Od wielu lat władza różnej maści przyzwyczaja nas do coraz to nowych zakazów i obowiązków, ale teraz wydaje się, że nasi posłowie poszli naprawdę dość daleko. Wpadli na naprawdę rewolucyjny pomysł.
Posłowie chcą zakazać głośnej muzyki za kierownicą
Dwójkę z nich zainteresowało bowiem, jak głośnej muzyki słuchamy w naszych samochodach i nie ukrywają, że nie podoba im się to, co widzą na polskich drogach. Na problem ten uwagę zwrócili posłowie: Jarosław Sachajko z Kukiz’15 i Anna Gębicka z PiS, a sprawą postanowili zainteresować ministra Tomasza Siemoniaka, pisząc do niego interpelację.
„Fale dźwiękowe płynące z rozkręconego do maksymalnych wartości głośnika, dosłownie uderzające kierowcę po uszach, sprawiają, że zupełnie nie słyszy on tego, co się dzieje w otoczeniu prowadzonego przez niego pojazdu. Powstaje w ten sposób zasłona akustyczna, która może sprawić, że kierowca nie usłyszy pojazdów uprzywilejowanych jadących na sygnale, czy w chaosie i melodyjnym smogu nie zauważy chociażby pieszego wchodzącego na przejście dla pieszych” – dzielą się z ministrem swymi obserwacjami posłowie.
Ale na samych uwagach posłowie nie kończą. Dalej pytają ministra, czy resort nie byłby czasem skłonny rozważyć wprowadzenia takich zmian w przepisach, aby zabronić jednak w samochodach słuchania głośnej muzyki. Prośbę swą argumentują oczywiście chęcią zadbania o bezpieczeństwo kierowców.
Zakaz muzyki w samochodzie przeraził policjantów
I gdy posłowie czekają na odpowiedź ministra Siemoniaka, wieści o ich pomyśle dotarły do policjantów. Ci co prawda przyznają, że zachowanie szczególnej ostrożności za kierownicą to rzecz bardzo ważna i głośna muzyka może rozpraszać, ale na samo wspomnienie kolejnego zakazu reagują dość ostro.

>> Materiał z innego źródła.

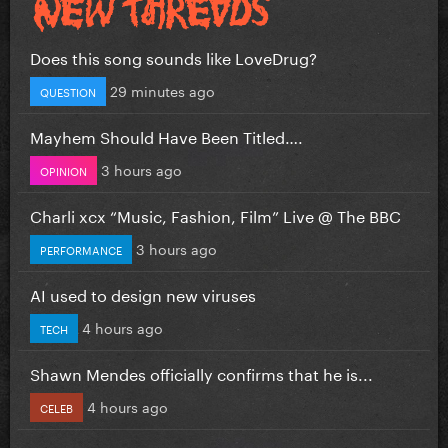
Does this song sounds like LoveDrug?
29 minutes ago
QUESTION
Mayhem Should Have Been Titled….
3 hours ago
OPINION
Charli xcx “Music, Fashion, Film” Live @ The BBC
3 hours ago
PERFORMANCE
AI used to design new viruses
4 hours ago
TECH
Shawn Mendes officially confirms that he is...
4 hours ago
CELEB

- Nie można wszystkich naszych spontanicznych zachowań w życiu codziennym i na drodze opisywać w formach zakazów, nakazów, obowiązków wynikających z kodeksu drogowego, bo zabraknie ksiąg. W obecnym stanie prawnym mamy jasne przepisy, które zobowiązują nas do zachowania szczególnej ostrożności, na przykład podczas wyprzedzania, gdy dojeżdżamy do przejścia dla pieszych i w wielu innych sytuacjach – mówi Forsalowi Marek Konkolewski, były policjant, ekspert ds. ruchu drogowego.
Nieco bardziej przychylnym okiem patrzy on tylko na pomysł, że można by było rozważyć wprowadzenie takiego zakazu w godzinach nocnych, ale wiąże go bardziej z przestrzeganiem ciszy nocnej. A dla samych posłów, którzy wpadli na tak dziwny pomysł, ma pewną radę.
- To jest taka propozycja na nutach disco polo, przepraszając jednocześnie wszystkich tych, którzy słuchają tej muzyki. Propozycja zakazu głośnego zakazu słuchania muzyki „tak”, ale pod warunkiem, że politycy głośno i bezsensownie nie będą się kłócić na antenie radia i telewizji - kwituje rozważania o nowym zakazie Marek Konkolewski.